Dye-Loaded Quatsomes Exhibiting FRET as Nanoprobes for Bioimaging

• Published in: ACS applied materials & interfaces Vol. 12; no. 18; pp. 20253 - 20262
• Main Authors: Morla-Folch, Judit, Vargas-Nadal, Guillem, Zhao, Tinghan, Sissa, Cristina, Ardizzone, Antonio, Kurhuzenkau, Siarhei, Köber, Mariana, Uddin, Mehrun, Painelli, Anna, Veciana, Jaume, Belfield, Kevin D, Ventosa, Nora
• Format: Journal Article
• Language: English
• Published: United States American Chemical Society 06.05.2020
• Subjects: Animals; Carbocyanines - chemistry; Carbocyanines - radiation effects; Carbocyanines - toxicity; CHO Cells; Cholesterol - chemistry; Cholesterol - radiation effects; Cholesterol - toxicity; Cricetulus; Fluorescence Resonance Energy Transfer; Fluorescent Dyes - chemistry; Fluorescent Dyes - radiation effects; Fluorescent Dyes - toxicity; HeLa Cells; Humans; Light; Nanoparticles - chemistry; Nanoparticles - radiation effects; Nanoparticles - toxicity; Quaternary Ammonium Compounds - chemistry; Quaternary Ammonium Compounds - radiation effects; Quaternary Ammonium Compounds - toxicity; fluorescent organic nanoparticles; bioprobes; FRET; quatsomes; bioimaging
• ISSN: 1944-8244; 1944-8252
• DOI: 10.1021/acsami.0c03040

Fluorescent organic nanoparticles (FONs) are emerging as an attractive alternative to the well-established fluorescent inorganic nanoparticles or small organic dyes.

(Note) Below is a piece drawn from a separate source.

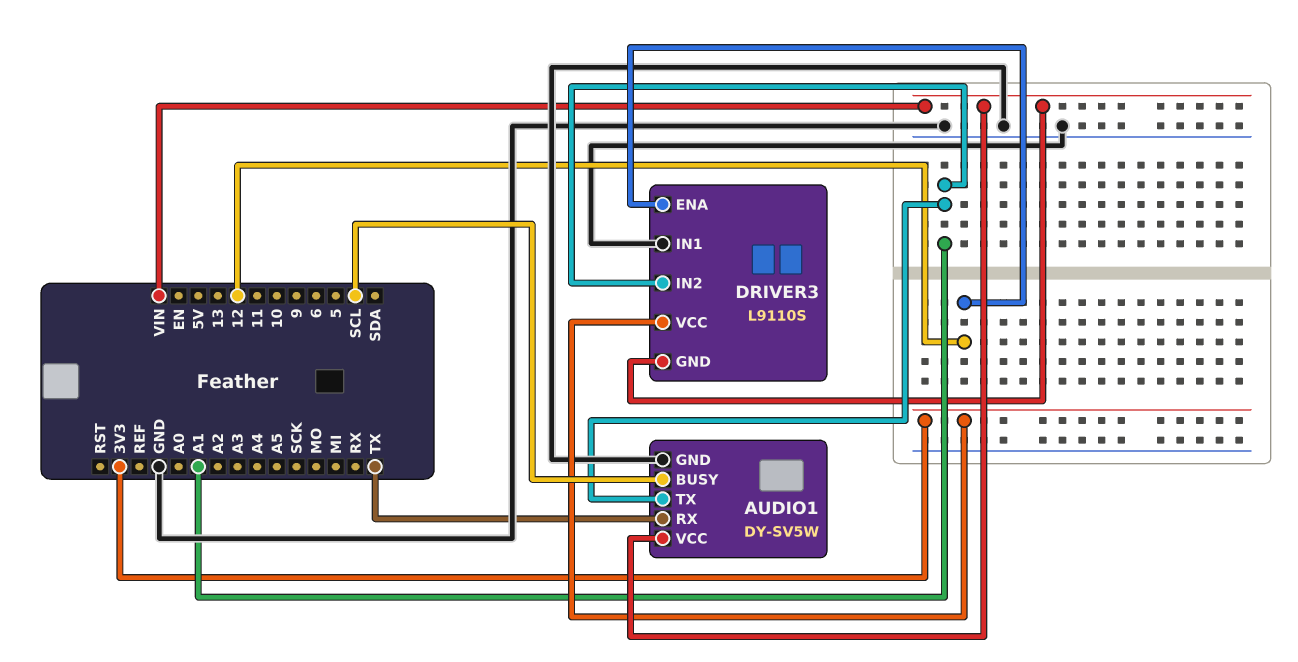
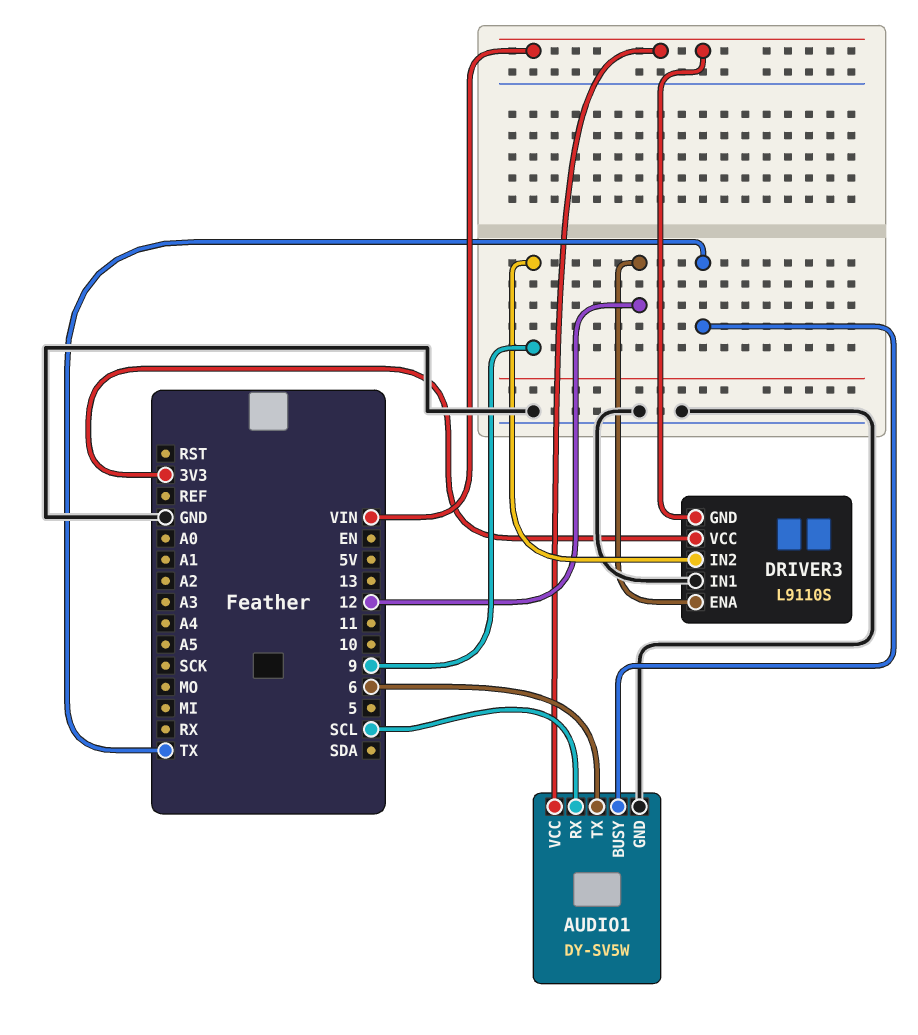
AUDIO1 pin BUSY: SCL -> TX
AUDIO1 pin RX: TX -> SCL
AUDIO1 pin TX: A1 -> 6
DRIVER3 pin IN2: A1 -> 9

Their proper design allows one to obtain biocompatible probes with superior brightness and high photostability, although usually affected by low colloidal stability. Herein, we present a type of FONs with outstanding photophysical and physicochemical properties in-line with the stringent requirements for biomedical applications. These FONs are based on quatsome (QS) nanovesicles containing a pair of fluorescent carbocyanine molecules that give rise to Förster resonance energy transfer (FRET). Structural homogeneity, high brightness, photostability, and high FRET efficiency make these FONs a promising class of optical bioprobes. Loaded QSs have been used for in vitro bioimaging, demonstrating the nanovesicle membrane integrity after cell internalization, and the possibility to monitor the intracellular vesicle fate. Taken together, the proposed QSs loaded with a FRET pair constitute a promising platform for bioimaging and theranostics.